---------- Übungstext ----------
Je nachdem, wie sehr sich Geimpfte beziehungsweise Ungeimpfte mit ihrem Impfstatus identifizieren, sind ihre Erinnerungen an die Coronapandemie in unterschiedliche Richtungen verzerrt. Das ist das Ergebnis mehrerer internationaler Studien eines Forschungsteams aus Bamberg, Chicago, Erfurt, Hamburg und Wien, teilte die Universität Bamberg mit.

  • So überschätzten beispielsweise Geimpfte ihr damals wahrgenommenes Risiko einer Infektion und ihr Vertrauen in die Wissenschaft, während beides von Ungeimpften im Rückblick tendenziell unterschätzt werde.
  • Da sich die Erinnerungen teilweise verbesserten, wenn die Befragten Geld für besonders akkurate Erinnerungen erhielten, schließen die Forschenden, dass die Erinnerungsverzerrungen zumindest teilweise motiviert sind und nicht allein durch bloßes Vergessen erklärt werden können.

Weiterhin zeigten die Studienergebnisse, dass bei einer stärkeren Unterschätzung der damaligen Risikowahrnehmung, politische Maßnahmen rückblickend als weniger angemessen wahrgenommen wurden. Negativere Bewertungen der politischen Maßnahmen während der Pandemie sind der Studie zufolge auch mit einem stärkeren Wunsch verbunden, Politiker und Wissenschaftler für ihr Handeln in der Pandemie zu bestrafen und die gesamte politische Ordnung zu zerschlagen. Insgesamt seien die Intentionen zur Bestrafung in den einzelnen Ländern unterschiedlich stark ausgeprägt und in Mexiko, Großbritannien, Spanien und den USA am größten.
----------
== Aufgaben ==
a – Nenne alle Städte, aus denen laut dem Übungstext über Erinnerungen an die Coronapandemie das Forschungsteam stammt.
b – Setze den Übungstext über Erinnerungen an die Coronapandemie nach seinem letzten Satz fort.
---------- Datensätze ----------
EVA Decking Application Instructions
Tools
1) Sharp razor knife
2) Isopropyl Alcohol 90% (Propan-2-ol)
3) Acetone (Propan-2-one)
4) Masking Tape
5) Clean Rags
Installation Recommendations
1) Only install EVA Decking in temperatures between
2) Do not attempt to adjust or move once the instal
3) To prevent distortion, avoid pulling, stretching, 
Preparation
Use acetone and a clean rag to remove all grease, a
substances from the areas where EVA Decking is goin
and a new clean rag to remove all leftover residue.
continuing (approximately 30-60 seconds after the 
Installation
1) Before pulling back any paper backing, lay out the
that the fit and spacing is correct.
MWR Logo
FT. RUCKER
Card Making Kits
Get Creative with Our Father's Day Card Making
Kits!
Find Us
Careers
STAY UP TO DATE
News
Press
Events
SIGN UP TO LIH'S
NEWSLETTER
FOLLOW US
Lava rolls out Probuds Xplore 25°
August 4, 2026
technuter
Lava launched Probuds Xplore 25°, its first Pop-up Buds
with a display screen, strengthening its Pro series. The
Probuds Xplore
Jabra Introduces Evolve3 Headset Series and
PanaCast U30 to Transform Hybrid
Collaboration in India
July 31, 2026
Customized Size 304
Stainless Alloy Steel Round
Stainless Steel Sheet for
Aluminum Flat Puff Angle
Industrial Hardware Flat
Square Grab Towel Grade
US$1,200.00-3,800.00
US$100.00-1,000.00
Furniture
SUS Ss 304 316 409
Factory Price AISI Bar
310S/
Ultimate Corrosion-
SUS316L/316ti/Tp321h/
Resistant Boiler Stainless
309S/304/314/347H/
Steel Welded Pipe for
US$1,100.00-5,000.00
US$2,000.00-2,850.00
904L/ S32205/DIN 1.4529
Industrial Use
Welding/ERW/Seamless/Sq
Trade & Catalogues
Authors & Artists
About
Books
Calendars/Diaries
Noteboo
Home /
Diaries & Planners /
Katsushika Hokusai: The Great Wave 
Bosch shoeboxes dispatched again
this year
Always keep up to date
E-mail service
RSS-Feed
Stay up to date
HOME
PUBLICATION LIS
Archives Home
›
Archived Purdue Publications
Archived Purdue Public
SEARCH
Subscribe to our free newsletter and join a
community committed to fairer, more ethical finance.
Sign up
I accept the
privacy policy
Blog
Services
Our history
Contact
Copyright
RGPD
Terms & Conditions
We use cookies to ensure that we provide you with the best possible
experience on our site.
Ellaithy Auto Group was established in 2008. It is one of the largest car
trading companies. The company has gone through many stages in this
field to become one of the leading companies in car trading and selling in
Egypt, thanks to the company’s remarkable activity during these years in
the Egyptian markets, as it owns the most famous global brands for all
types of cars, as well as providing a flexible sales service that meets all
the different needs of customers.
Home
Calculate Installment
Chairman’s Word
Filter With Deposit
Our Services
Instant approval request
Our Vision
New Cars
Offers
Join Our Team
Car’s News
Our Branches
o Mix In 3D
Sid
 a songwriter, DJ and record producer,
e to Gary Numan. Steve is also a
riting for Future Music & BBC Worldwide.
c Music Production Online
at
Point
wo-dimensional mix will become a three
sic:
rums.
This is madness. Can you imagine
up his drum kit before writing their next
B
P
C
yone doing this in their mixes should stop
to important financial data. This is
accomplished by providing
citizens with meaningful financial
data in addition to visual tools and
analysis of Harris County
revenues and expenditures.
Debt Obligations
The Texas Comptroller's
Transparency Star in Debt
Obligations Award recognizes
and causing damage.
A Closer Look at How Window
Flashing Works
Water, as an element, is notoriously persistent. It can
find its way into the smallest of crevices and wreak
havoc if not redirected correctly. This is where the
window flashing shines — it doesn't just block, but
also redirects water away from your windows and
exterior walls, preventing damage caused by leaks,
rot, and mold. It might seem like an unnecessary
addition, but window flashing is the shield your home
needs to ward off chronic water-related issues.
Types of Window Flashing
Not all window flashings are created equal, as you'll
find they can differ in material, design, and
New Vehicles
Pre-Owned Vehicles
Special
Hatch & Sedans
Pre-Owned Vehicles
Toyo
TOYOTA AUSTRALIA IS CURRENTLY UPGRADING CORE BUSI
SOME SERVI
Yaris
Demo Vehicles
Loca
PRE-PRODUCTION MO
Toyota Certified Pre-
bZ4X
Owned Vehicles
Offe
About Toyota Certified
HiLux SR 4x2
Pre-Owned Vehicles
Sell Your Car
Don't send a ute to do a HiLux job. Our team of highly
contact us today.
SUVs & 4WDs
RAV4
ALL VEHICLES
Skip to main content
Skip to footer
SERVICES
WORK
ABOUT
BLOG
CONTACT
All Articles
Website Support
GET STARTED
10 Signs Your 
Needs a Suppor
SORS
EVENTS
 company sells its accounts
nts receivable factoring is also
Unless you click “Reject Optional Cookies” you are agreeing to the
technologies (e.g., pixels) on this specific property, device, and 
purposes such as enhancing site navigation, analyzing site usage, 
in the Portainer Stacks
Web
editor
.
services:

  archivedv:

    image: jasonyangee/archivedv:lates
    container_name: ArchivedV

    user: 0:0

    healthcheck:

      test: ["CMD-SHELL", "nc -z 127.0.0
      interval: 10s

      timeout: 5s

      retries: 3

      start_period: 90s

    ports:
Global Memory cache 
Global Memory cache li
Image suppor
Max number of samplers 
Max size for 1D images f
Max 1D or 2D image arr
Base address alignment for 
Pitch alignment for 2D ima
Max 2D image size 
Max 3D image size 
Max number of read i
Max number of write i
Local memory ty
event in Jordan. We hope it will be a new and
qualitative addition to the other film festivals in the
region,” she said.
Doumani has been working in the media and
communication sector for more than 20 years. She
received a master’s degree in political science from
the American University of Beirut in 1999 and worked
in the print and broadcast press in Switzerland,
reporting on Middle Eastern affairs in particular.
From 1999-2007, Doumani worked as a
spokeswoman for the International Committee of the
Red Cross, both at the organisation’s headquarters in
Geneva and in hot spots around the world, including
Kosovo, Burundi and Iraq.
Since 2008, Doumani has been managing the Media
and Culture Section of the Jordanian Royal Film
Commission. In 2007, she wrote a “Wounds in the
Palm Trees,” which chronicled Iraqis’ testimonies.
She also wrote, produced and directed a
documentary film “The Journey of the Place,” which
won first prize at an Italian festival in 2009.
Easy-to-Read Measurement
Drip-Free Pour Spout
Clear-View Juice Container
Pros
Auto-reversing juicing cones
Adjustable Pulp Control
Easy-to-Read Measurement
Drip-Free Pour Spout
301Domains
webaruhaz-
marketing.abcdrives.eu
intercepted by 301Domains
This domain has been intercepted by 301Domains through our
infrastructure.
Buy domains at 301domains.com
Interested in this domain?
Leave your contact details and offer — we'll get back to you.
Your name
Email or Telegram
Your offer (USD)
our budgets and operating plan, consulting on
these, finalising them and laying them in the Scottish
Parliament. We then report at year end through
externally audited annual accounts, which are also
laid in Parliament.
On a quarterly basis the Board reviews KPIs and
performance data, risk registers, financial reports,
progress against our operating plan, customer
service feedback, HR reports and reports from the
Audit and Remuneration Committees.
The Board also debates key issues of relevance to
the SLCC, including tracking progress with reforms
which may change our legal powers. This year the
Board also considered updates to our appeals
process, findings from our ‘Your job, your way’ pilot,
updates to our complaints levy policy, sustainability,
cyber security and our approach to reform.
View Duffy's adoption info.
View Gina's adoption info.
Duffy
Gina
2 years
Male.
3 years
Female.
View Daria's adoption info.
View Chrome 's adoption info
----------
== Lösungen ==
a – Bamberg, Chicago, Erfurt, Hamburg, Wien

b –
Verzerrte Erinnerung führt zu polarisierter Wahrnehmung

Die verzerrte Erinnerung führe zu einer polarisierten Wahrnehmung der Vergangenheit, die das Potenzial habe, die aktuelle und zukünftige gesellschaftliche Polarisierung aufrechtzuerhalten und die Vorbereitung auf kommende Krisen zu behindern.

"In Zukunft müssen wir über die kurzfristigen Effekte politischer Maßnahmen zur Eindämmung von Pandemien hinausblicken und auch langfristige Folgen für den sozialen Zusammenhalt berücksichtigen", sagte Cornelia Betsch von der Universität Erfurt und vom Bernhard-Nocht-Institut Hamburg.

Weitere Studien sollen nun untersuchen, wie sich die Verzerrung von Erinnerungen und die gesellschaftliche Polarisierung im Laufe gegenseitig beeinflussen und wie diese Dynamik in verschiedenen Ländern variiert. Dabei sollen auch andere Krisen, wie etwa die Klimakrise, in den Blick genommen werden.

Die 10.000 Befragten aus insgesamt zehn Ländern wurden laut Uni Bamberg bereits im ersten Jahr der Pandemie, also 2020, befragt und dann nochmals um den Jahreswechsel 2022/23. In der zweiten Befragung wurden sie auch gebeten, sich an ihre Wahrnehmungen und Verhaltensweisen im ersten Jahr der Pandemie zu erinnern. So konnten ihre Erinnerungen mit den tatsächlich gegebenen Antworten verglichen werden.